## Assigned task A
Please write out the part of the book review on rape law and romance fiction starting with "the trust and" and going on through "male desires (141).".
## Assigned task B
Carry on the book review on rape law and romance fiction from where it stops.

Scripts of Rape

 

Wendy Larcombe Compelling Engagements: Feminism, Rape Law and Romance Fiction. Sydney: The Federation Press, 2005.

Reviewed by JaneMaree Maher

 

Larcombe’s Compelling Engagements: Feminism, Rape Law and Romance Fiction interrogates the ‘conventionally gendered subjectivities’ (1) produced in both rape at law and romance fictions. She is interested in how the scripts and narratives in both spheres regulate the ‘conduct of sexual relations’ (1) and how relatively narrow gender conventions persist in the face of ‘extensive feminist engagement’ (1). These two diverse areas of culture are thematically connected, Larcombe suggests, by their concentration on the regulation and management of heterosexual exchange. This intersection of feminist critical jurisprudence and critical literary studies is not novel – other scholars have focused on the romance scripts in rape trials, but Larcombe’s account pushes beyond existing formulations, arguing that

 

the trust and anticipation of female consumers [of rape law and romance fiction] is secured by reproducing female subjectivity, and in particular, heterosexual subjectivity as a “problem”, a security risk. The ostensible solution in both discourses is to regulate or transform male desires (141).

## Extracted data
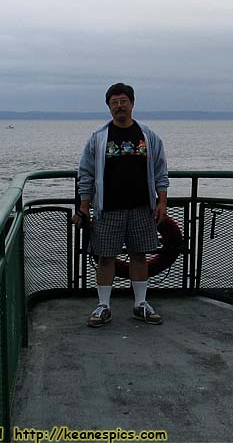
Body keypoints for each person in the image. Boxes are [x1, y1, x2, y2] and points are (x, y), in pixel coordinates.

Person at [73, 83, 169, 327]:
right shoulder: (98, 138)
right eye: (114, 102)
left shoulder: (148, 136)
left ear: (132, 103)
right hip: (108, 208)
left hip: (141, 207)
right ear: (109, 107)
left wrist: (162, 202)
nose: (119, 106)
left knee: (139, 255)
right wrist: (84, 206)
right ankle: (103, 305)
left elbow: (160, 171)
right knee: (105, 258)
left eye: (123, 101)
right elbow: (86, 174)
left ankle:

## Task output A
the trust and anticipation of female consumers [of rape law and romance fiction] is secured by reproducing female subjectivity, and in particular, heterosexual subjectivity as a “problem”, a security risk. The ostensible solution in both discourses is to regulate or transform male desires (141).

## Task output B
 

The issue with this transaction, Larcombe suggests, is that the desires of the female subjects are already profoundly disciplined by institutions like law and concepts of ‘love’.

 

Feminist legal critics have mounted a sustained attack on Western legal systems and their treatment of women in cases of sexual assault. Many, like Susan Erlich (2001), Sue Lees (1997) and Sharon Marcus (1992), have focused on the oppressive construction of rape in legal discourses. But it is Larcombe’s close focus on wrongful intent (mens rea) as an under-examined element of rape at law that distinguishes Compelling Engagements. For Larcombe, ‘the accused’s, rather than the victim’s, state of mind constitutes the linchpin of rape at law’ (21). This means that

 

the difference between sex and rape is visible on, and to, law, then, through its examination of the parties’ state of mind at the time of the relevant events … The law’s only interest in the [victim’s] state of mind is whether she was consenting or not to the particular act of sexual penetration with the particular person, at the relevant time … In no way is the victim able to specify or qualify the circumstances of her non-consent/ consent to sexual penetration or, more generally, her desired or perceived relation to the accused (21-22).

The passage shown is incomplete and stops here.